Pourquoi j’ai écrit ce livre

“Après m’être consacré à la biographie romanesque de Flavius Josèphe, il m’a semblé naturel  de faire un bond d’une cinquantaine d’années en arrière pour revenir aux sources de la pensée baptiste et tenter de ressentir et faire ressentir l’atmosphère de ces années où naissait l’espoir. C’est l’humanité de Jean le Baptiste qui m’a touché. Nous avons en effet tendance à emprisonner des personnages dans une dimension mythique alors que c’est la dimension humaine de ces héros qui est extraordinaire. Jean est avant tout un fils, puis un adolescent vivant dans un monde en chaos au bord de la disparition. Homme, il va apporter à son peuple puis à l’humanité en général les clés d’un nouveau monde, avec la conscience d’une renaissance  perpétuelle.  Aujourd’hui, à l’heure où une diversité de cultures cohabite sur une terre désormais partagée,  le message de Jean le Baptiste parait essentiel : c’est bien dans le regard de l’Autre que l’on se découvre soi même.”

Patrick Banon

En résuméLe jumeau du Christ

À l’aube du Ier siècle, la République romaine vit ses derniers jours, le temple de Jérusalem vacille, l’empire se prépare à entrer dans une nouvelle ère. À Jéricho, Hérode le grand persécuteur s’éteint, laissant derrière lui des héritiers qui se déchirent et une nation exsangue. Leur terre occupée, les Juifs voient leur monde disparaître et leur peuple se diviser.

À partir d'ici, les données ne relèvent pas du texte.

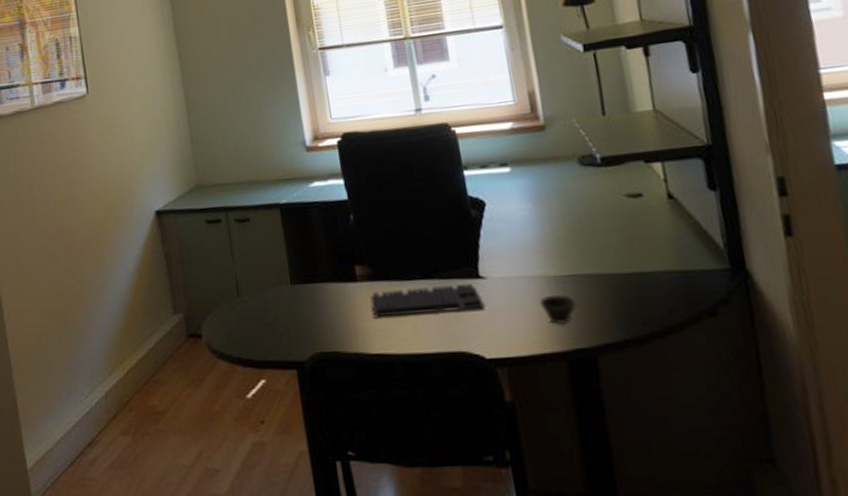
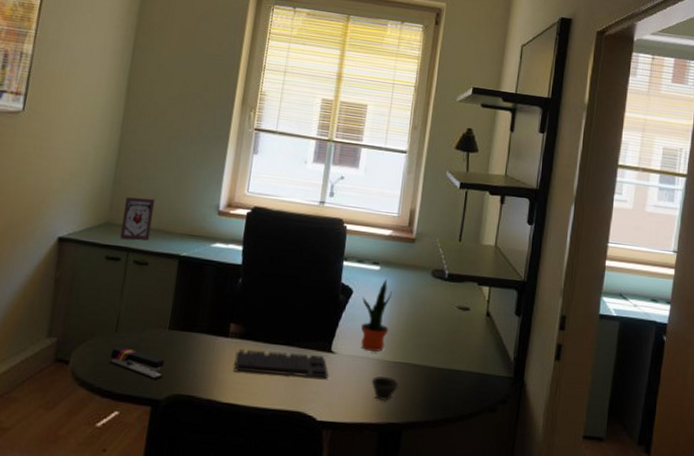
picture frame: none [208,150,244,200] -> present [120,197,155,241]
stapler: none [239,311,300,341] -> present [109,347,165,381]
potted plant: none [499,180,544,268] -> present [360,279,392,352]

C’est dans ce monde à bout de souffle que naît Jean le Baptiste, d’une mère stérile et d’un prêtre sans âge. C’est dans le désert qu’il portera le fer de la parole jusqu’aux rives du Jourdain.  C’est aux frontières de la Terre promise qu’il s’opposera à Hérode Antipas, aux lois romaines et à leurs messagers, Tibère, Séjan, Ponce Pilate. Un héroïsme précurseur éclairé par l’ombre fatale de la princesse Salomé.

Auteur de Flavius Josèphe (2007), Patrick Banon dévoile dans cette épopée initiatique les sources de la révolte de Jérusalem contre Rome et l’émergence de la pensée chrétienne.

Extrait

“La rumeur dorée qui enveloppe Salomé d’un halo de mystère scintille paisiblement, le plat rond posé tel un soleil couchant oublié au bout du monde. Si le messager a galopé sans répit pour lui rapporter la tragédie de son peuple, c’est qu’il désirait plus que tout rencontrer la légendaire fille d’Hérodiade, celle que les ragots accusent depuis une quarantaine d’années d’avoir exigé du tétrarque Antipas la tête d’un prophète sur un plat d’argent. Avec appréhension, le Gaulois lève les yeux vers le fruit défendu, cette femme fatale au sang partagé entre la cruauté d’Hérode le Grand, un ogre davantage qu’un grand-père, et la sainteté de la lignée hasmonéenne des princes-grands prêtres, issue du glorieux Judas Maccabée, qui libéra son peuple du joug séleucide. Judas au surnom en forme de marteau enfonçait dans le crâne de ses ennemis le signe sacré de Yahvé, alors qu’Hérode l’épée au poing n’avait de cesse d’égorger les enfants d’Israël.”

Le jumeau du Christ, Patrick Banon, Presses de la Renaissance, janvier 2010.